Partnerships with major landlords will power the growth of WOTSO, Australia’s leading coworking business, CEO Jessie Glew told the ASX-listed company’s annual general meeting today.
“Landlords have started to see coworking not as competition, but as a service – a required amenity like a gym, café, or childcare,” Glew said.
“That’s a major shift for our industry.
“We’re now doing deals where landlords fully fund the fitout and still structure agreements around turnover.
“If we can continue to secure deals in this way, it will fundamentally change the pace at which we grow.
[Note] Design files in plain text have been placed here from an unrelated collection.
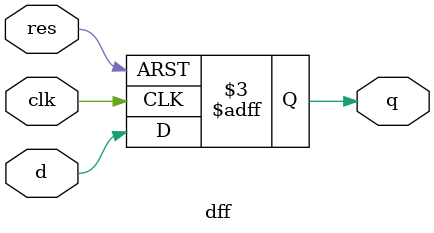
<source format=v>
module dff(output reg q,input clk,res,d);
always@(posedge clk,negedge res)
if (res==0)
q<=1'b0;
else
q<=d;
endmodule

</source>
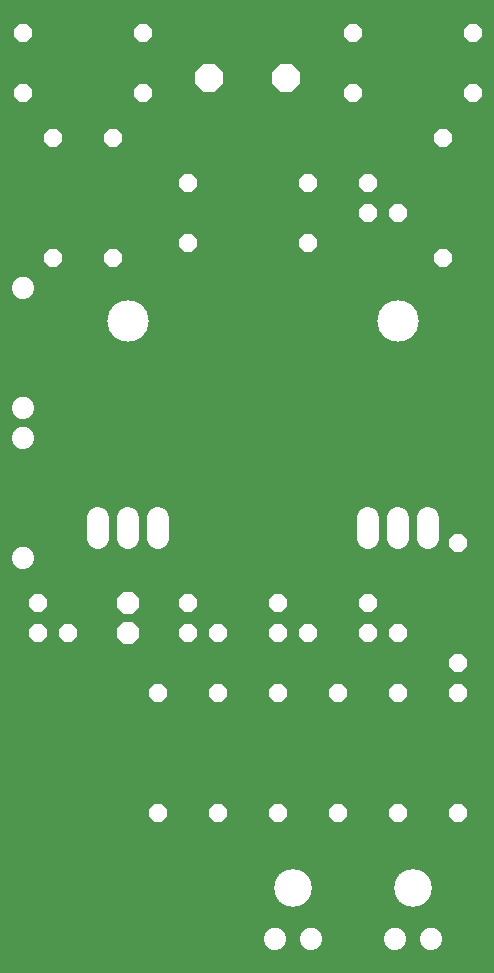
<source format=gbr>
G04 EAGLE Gerber RS-274X export*
G75*
%MOMM*%
%FSLAX34Y34*%
%LPD*%
%INSoldermask Bottom*%
%IPNEG*%
%AMOC8*
5,1,8,0,0,1.08239X$1,22.5*%
G01*
%ADD10P,1.951982X8X112.500000*%
%ADD11C,1.879600*%
%ADD12C,3.203200*%
%ADD13P,2.556822X8X22.500000*%
%ADD14C,1.879600*%
%ADD15C,3.505200*%
%ADD16P,1.649562X8X112.500000*%
%ADD17P,1.649562X8X22.500000*%
%ADD18P,1.649562X8X292.500000*%


D10*
X127000Y292100D03*
X127000Y317500D03*
D11*
X38100Y584200D03*
X38100Y482600D03*
X38100Y457200D03*
X38100Y355600D03*
X251700Y33000D03*
X281700Y33000D03*
D12*
X266700Y76200D03*
D11*
X353300Y33000D03*
X383300Y33000D03*
D12*
X368300Y76200D03*
D13*
X261112Y762000D03*
X196088Y762000D03*
D14*
X330200Y389382D02*
X330200Y372618D01*
X355600Y372618D02*
X355600Y389382D01*
X381000Y389382D02*
X381000Y372618D01*
D15*
X355600Y556260D03*
D14*
X101600Y389382D02*
X101600Y372618D01*
X127000Y372618D02*
X127000Y389382D01*
X152400Y389382D02*
X152400Y372618D01*
D15*
X127000Y556260D03*
D16*
X355600Y139700D03*
X355600Y241300D03*
D17*
X38100Y800100D03*
X139700Y800100D03*
X38100Y749300D03*
X139700Y749300D03*
D16*
X406400Y139700D03*
X406400Y241300D03*
D18*
X393700Y711200D03*
X393700Y609600D03*
D16*
X254000Y139700D03*
X254000Y241300D03*
X304800Y139700D03*
X304800Y241300D03*
D17*
X317500Y749300D03*
X419100Y749300D03*
D16*
X63500Y609600D03*
X63500Y711200D03*
D18*
X114300Y711200D03*
X114300Y609600D03*
D16*
X203200Y139700D03*
X203200Y241300D03*
X406400Y266700D03*
X406400Y368300D03*
D17*
X177800Y673100D03*
X279400Y673100D03*
X177800Y622300D03*
X279400Y622300D03*
X317500Y800100D03*
X419100Y800100D03*
D16*
X152400Y139700D03*
X152400Y241300D03*
D18*
X254000Y317500D03*
X254000Y292100D03*
X279400Y292100D03*
X177800Y317500D03*
X177800Y292100D03*
X203200Y292100D03*
X330200Y317500D03*
X330200Y292100D03*
X355600Y292100D03*
X50800Y317500D03*
X50800Y292100D03*
X76200Y292100D03*
X330200Y673100D03*
X330200Y647700D03*
X355600Y647700D03*
M02*

</source>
“It means we can grow faster, with less capital, and with an even better risk profile.”
WOTSO recently opened its first Sydney CBD location in collaboration with Stockland, one of Australia’s largest diversified property groups, and Glew said more deals with major landlords are imminent.
Looking ahead, she said WOTSO has two main goals in FY26 – growing its network and increasing revenue from each location.
“We expect to have 40 locations operating or being fitted out by the end of the year, and we’re heading towards 100 locations across Australia and New Zealand,” Glew said.
“This growth isn’t for growth’s sake. As our existing sites mature and our network grows, we expect our profitability to grow.”
Glew said brand differentiation is crucial to succeeding in the competitive coworking market, an aspect where WOTSO has an edge.
“People often ask what makes WOTSO different,” she said. “The answer is simple – we’re local.
“We try to understand our communities and build spaces that belong to them.”
She WOTSO’s $300 million portfolio of 16 commercial buildings – most of which have a WOTSO onsite – is given life through its coworking business.
“And that operating business is now sought after by other property owners.”